Sur cette séquence, on le voit empêcher un cut, à deux occasions, venir gêner le porteur de balle, et box out son joueur sur le rebond.
Sur celle-ci, il anticipe, coupe la ligne de passe et intercepte, permettant un panier rapide de Paul George.
Enfin, un autre aspect défensif dans lequel Terrance Ferguson s’illustre, c’est la défense en transition.
Nous l’avons déjà vu pour l’aspect offensif, mais le sophomore n’est pas moins précieux en défense dans ce secteur. Notons d’abord que le Thunder est la 4è meilleure défense de la ligue sur le jeu en transition, encaissant 105.8 points/100 possessions. En fréquence, c’est la 6è meilleure équipe, concédant ce type d’attaque dans 14% des cas. C’est même la meilleure équipe pour empêcher le jeu rapide après une interception, ne permettant à l’adversaire d’exploiter cela dans seulement 56,3% des cas. Et Ferguson n’y est pas étranger.
En effet, il réduit la fréquence des transitions adverses de 2,3% quand il est sur le terrain, le plaçant dans le 91e percentile dans ce domaine. Et après une interception ? Il réduit la fréquence de 10,8%, 94e percentile. Ça commence à devenir sérieux non ?
Une marge de progression importante
Aujourd’hui, Ferguson possède l’un des, si ce n’est LE taux d’usage le plus faible de la ligue, avec 9,7%, ce qui le place dans le tout premier percentile dans ce domaine. Encore une fois, quand on joue avec Westbrook et George, c’est assez logique.
Cela dit, ce taux est assez largement influencé par sa timidité du début de saison, il a depuis appris à prendre un peu plus ses responsabilités. Il a d’ailleurs déclaré s’être inquiété en début de saison du nombre de shoots qu’il devait prendre, une question légitime quand on est la cinquième option d’une équipe avec autant de talents offensifs. Mais ses coéquipiers lui ont enlevé ces questions, lui expliquant qu’il ne devait pas trop se poser de questions, et de juste tirer s’il en avait l’opportunité.
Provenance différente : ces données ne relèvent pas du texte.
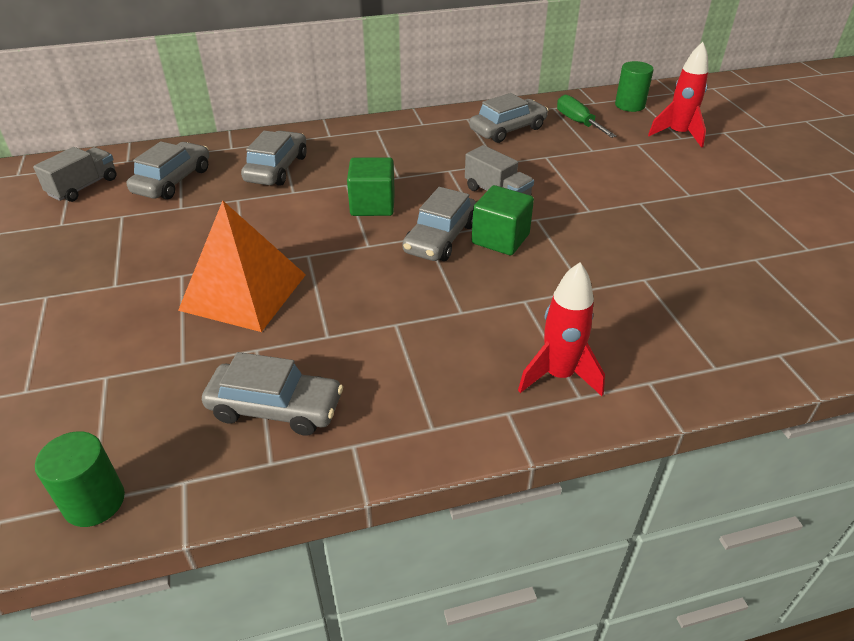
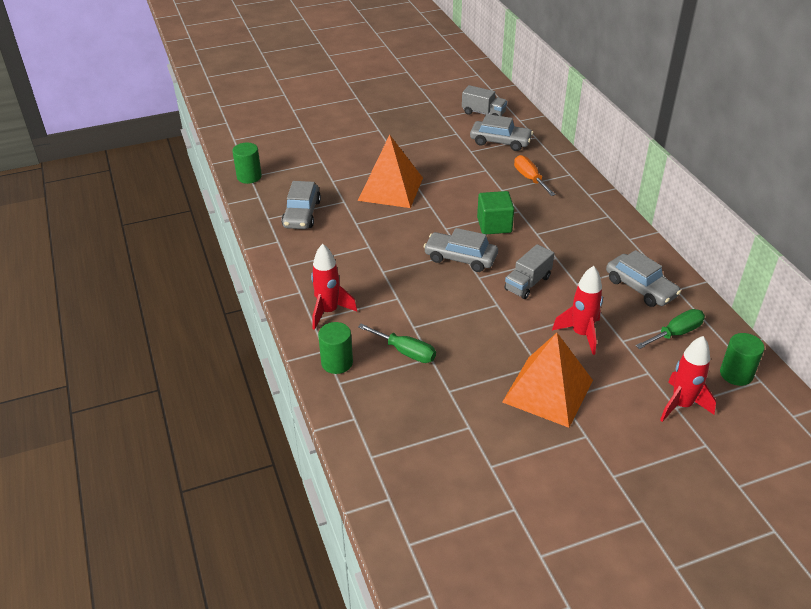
camera: 85 degrees right, 0 degrees up
(277, 168) = (529, 178): grey car -> orange screwdriver
(500, 239) = (465, 286): green cube -> none
(585, 171) = (581, 334): none -> red rocket
(638, 299) = (405, 352): none -> green screwdriver
(674, 369) = (337, 362): none -> green cylinder
(680, 201) = (547, 391): none -> orange pyramid

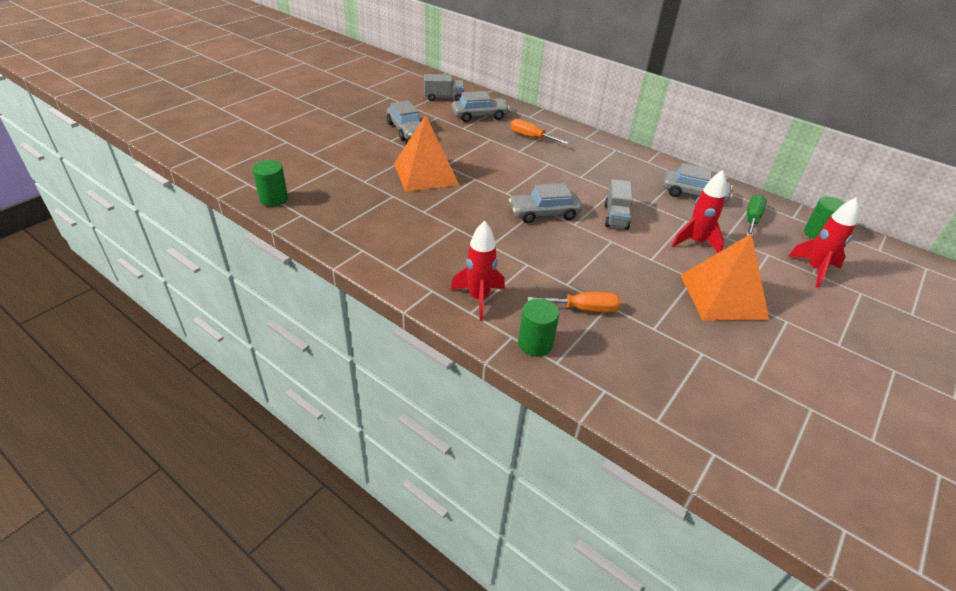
camera: 35 degrees left, 0 degrees up
(301, 214) = (363, 218): grey car -> grey car (406, 130)
(405, 352) = (583, 309): green screwdriver -> orange screwdriver
(494, 225) = (542, 179): green cube -> none

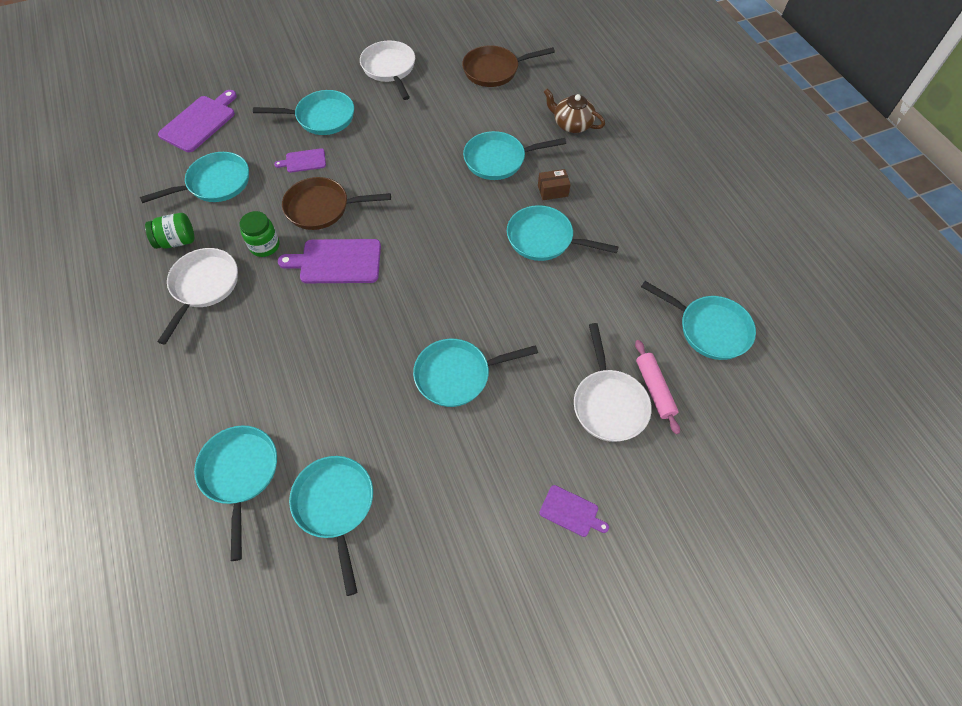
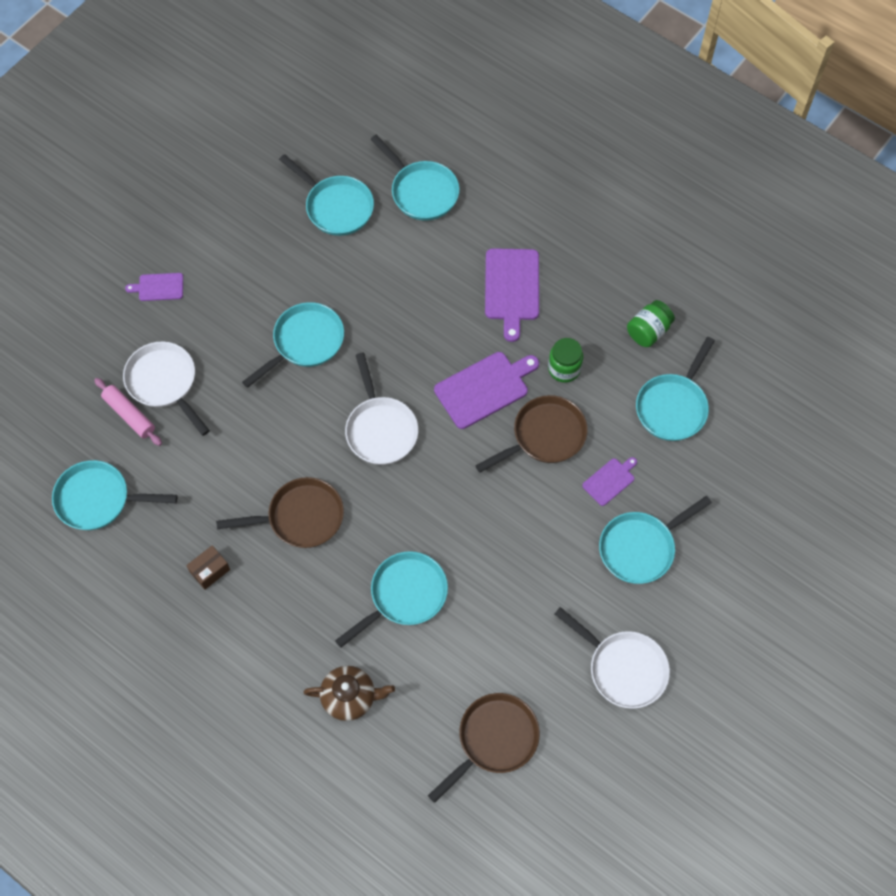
camera: 150 degrees right, 5 degrees up
(199, 122) = (764, 469): purple cutting board -> purple cutting board (512, 288)
(204, 286) = (582, 304): white pan -> white pan (380, 429)
(544, 239) = (300, 517): turquoise pan -> brown pan
(552, 191) = (323, 584): brown box -> brown box (210, 571)

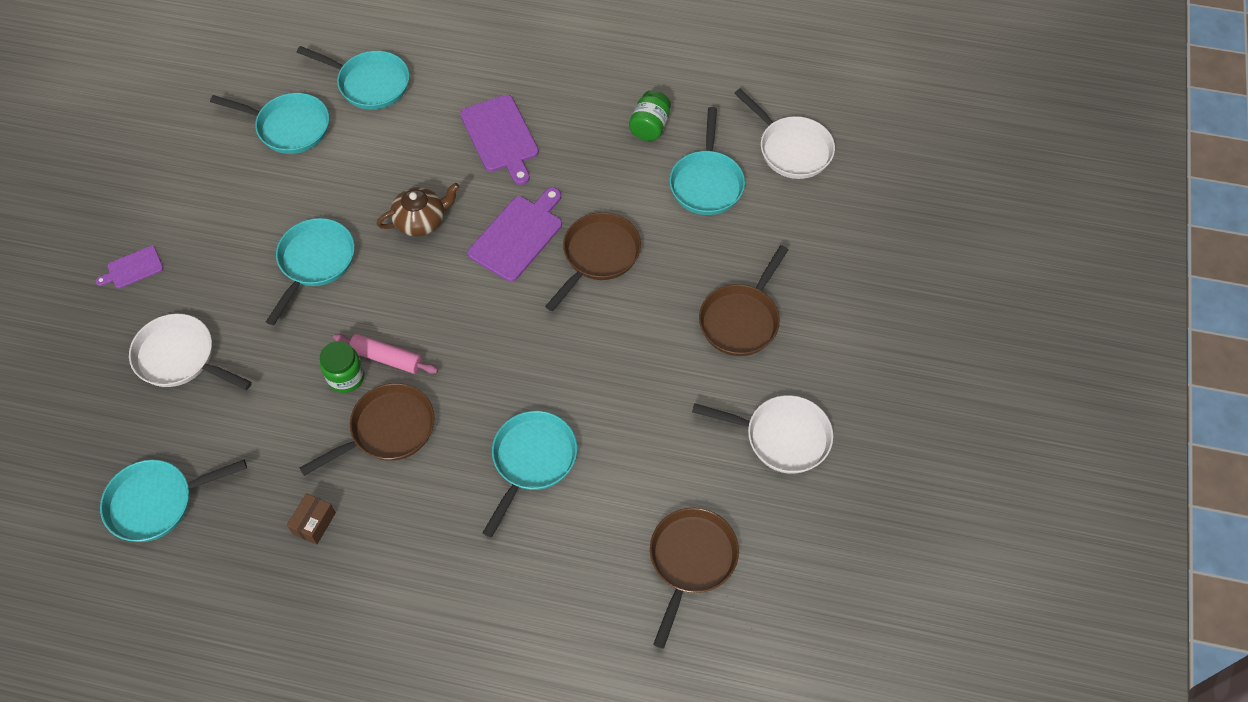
camera: 25 degrees left, 5 degrees down
(129, 415) = (155, 404): pink rolling pin -> pink rolling pin (387, 358)
(350, 697) = (523, 585): brown teapot -> brown teapot (421, 221)
(380, 429) = (431, 313): white pan -> white pan (791, 149)
(564, 369) = (587, 189): green jar -> green jar (346, 377)
(610, 480) = (681, 271): purple cutting board -> none
(640, 548) = (741, 320): turquoise pan -> brown pan

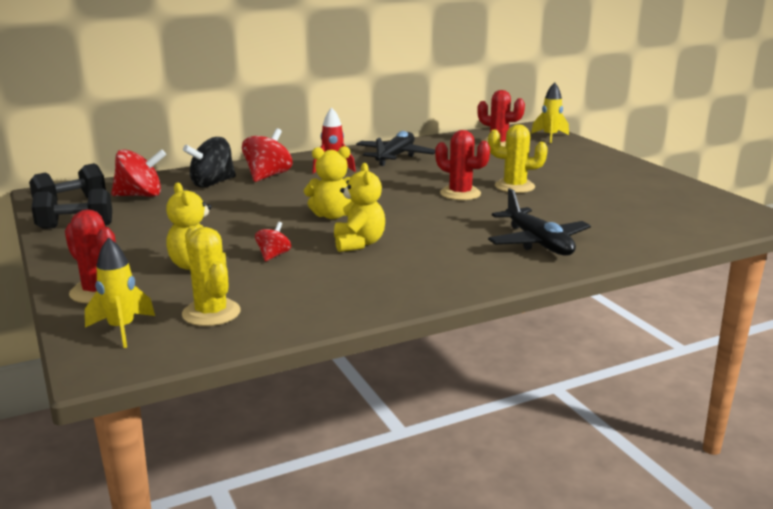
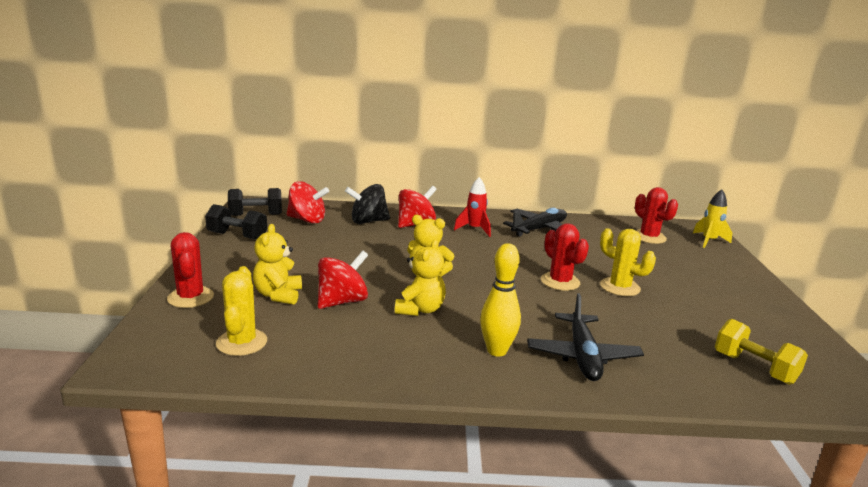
camera: 25 degrees right, 0 degrees up
(122, 329) = (169, 337): yellow rocket -> none
(273, 255) = (342, 301): red spinning top -> red spinning top, size x1.82
(464, 257) = (497, 351): none -> yellow bowling pin
(670, 218) = (754, 368): none -> yellow dumbbell

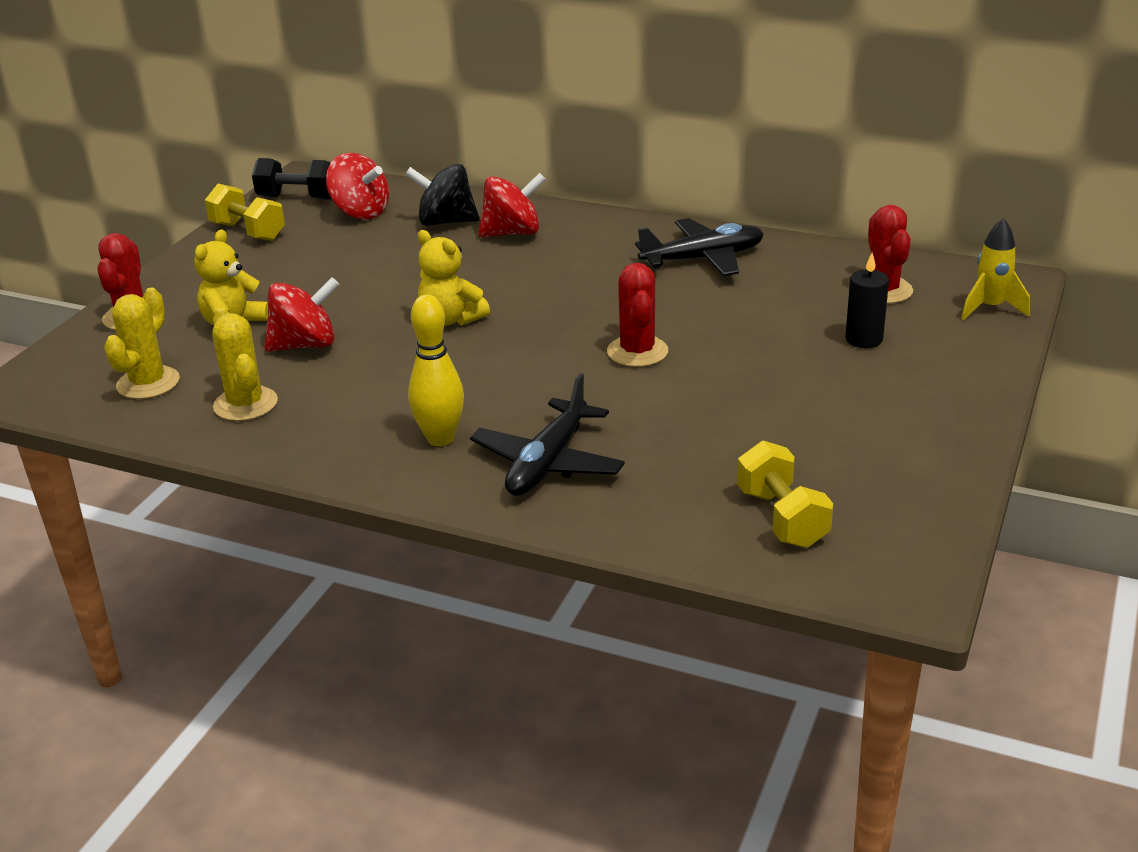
camera: 25 degrees right, 10 degrees up
(237, 236) = (248, 232): black dumbbell -> yellow dumbbell
(420, 309) = (394, 369): yellow teddy bear -> none
(474, 229) = (596, 250): red rocket -> none
(620, 287) = (723, 371): yellow cactus -> yellow cactus (245, 404)
(670, 262) = (864, 339): none -> black candle

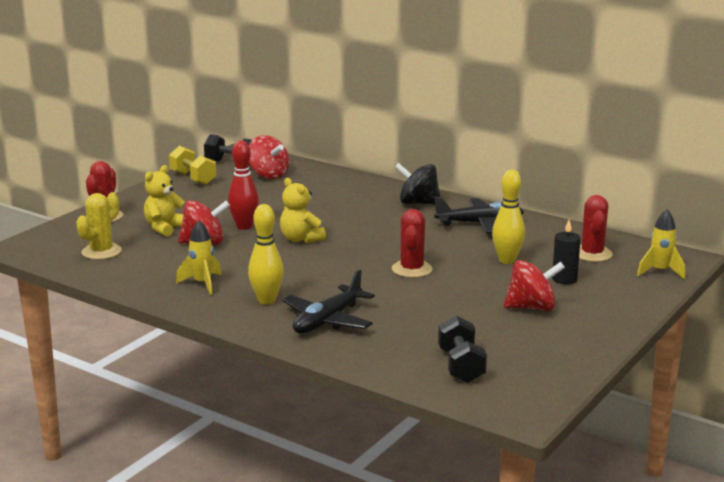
camera: 10 degrees right, 10 degrees down
(245, 404) = (155, 269): yellow cactus -> none
(329, 421) = (202, 284): none -> yellow rocket
(356, 308) = (244, 226): none -> red bowling pin
(445, 222) = (321, 186): black spinning top -> black spinning top (418, 203)
(512, 233) = (361, 196): red spinning top -> red spinning top (532, 307)
(768, 317) = (507, 260): none -> yellow bowling pin
(782, 518) = (461, 366): yellow dumbbell -> black dumbbell

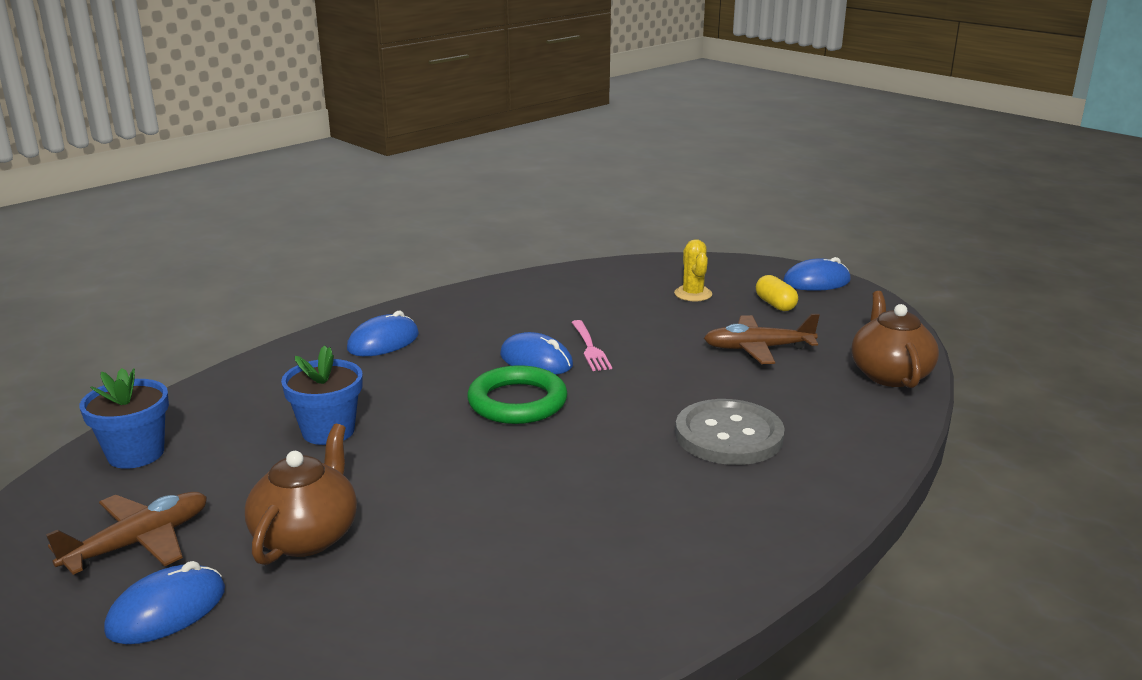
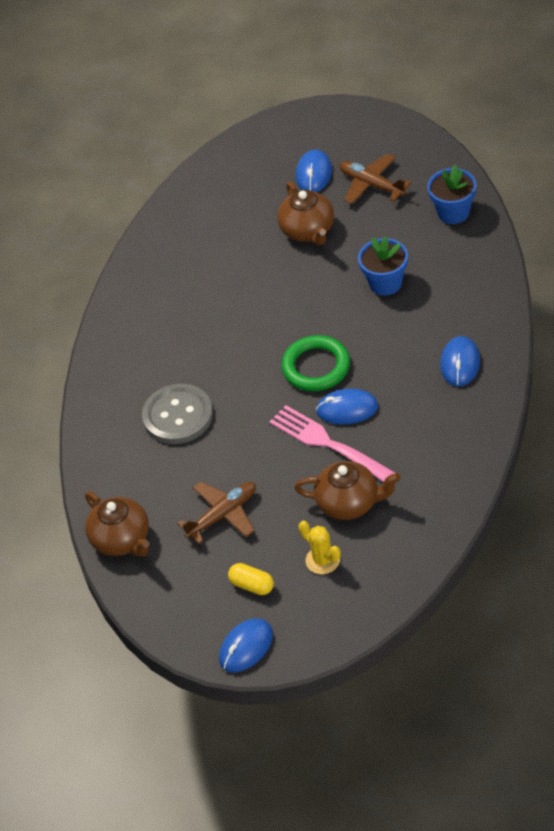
camera: 150 degrees right, 25 degrees up
(139, 542) = (371, 184): brown plane -> brown plane turned 120 degrees clockwise
(589, 347) = (329, 444): pink fork -> pink fork, size x1.71
(624, 310) = (349, 503): none -> brown teapot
Interrogé à ce sujet, il a répondu : “Maintenant je me dit “Merde, si je suis ouvert, j’envois!” Et c’est comme ça que ça doit marcher, tu dois jouer librement”. Cette prise de confiance se ressent, de 3,8 tentatives par match en octobre, il est passé à 7,9 en janvier. Surtout, il commence à diversifier un peu son jeu. Sa marge de progression offensive se situe là, dans sa capacité à attaquer le cercle et à finir malgré la défense. On a pu le voir s’essayer à ce genre d’actions depuis quelques semaines, avec une certaine réussite.
Cette année, Paul George joue à un niveau MVP, Russell Westbrook enchaîne une nouvelle saison en triple-double, Steven Adams a bien failli être All- Star, et pourtant, il ne faut surtout pas sous-estimer la progression de Ferguson dans les bons résultats de l’équipe (et celle de Jerami Grant, qui aurait tout autant mérité son article).
Alors qu’OKC pensait avoir trouvé son arrière titulaire avec Roberson, le défenseur est désormais absent depuis 13 mois, et aucun signe ne semble annoncé un retour rapide. Dans ces conditions, lui avoir trouvé un remplaçant aussi solide semblait presque inespéré, mais avec cet arrière qui court, qui shoote, qui défend, et qui n’a pas besoin de la balle, le Thunder l’a non seulement remplacé, mais a peut-être même trouvé mieux… D’ailleurs, ce dernier continue de prendre de l’importance : après plusieurs mois où Donovan choisissait quasiment systématiquement de terminer les matchs avec Schroder en poste 2, on a vu plusieurs fois Ferguson reprendre ce rôle ces dernières semaines. Un joueur et une progression à suivre donc, qui devra confirmer quand les playoffs vont arriver.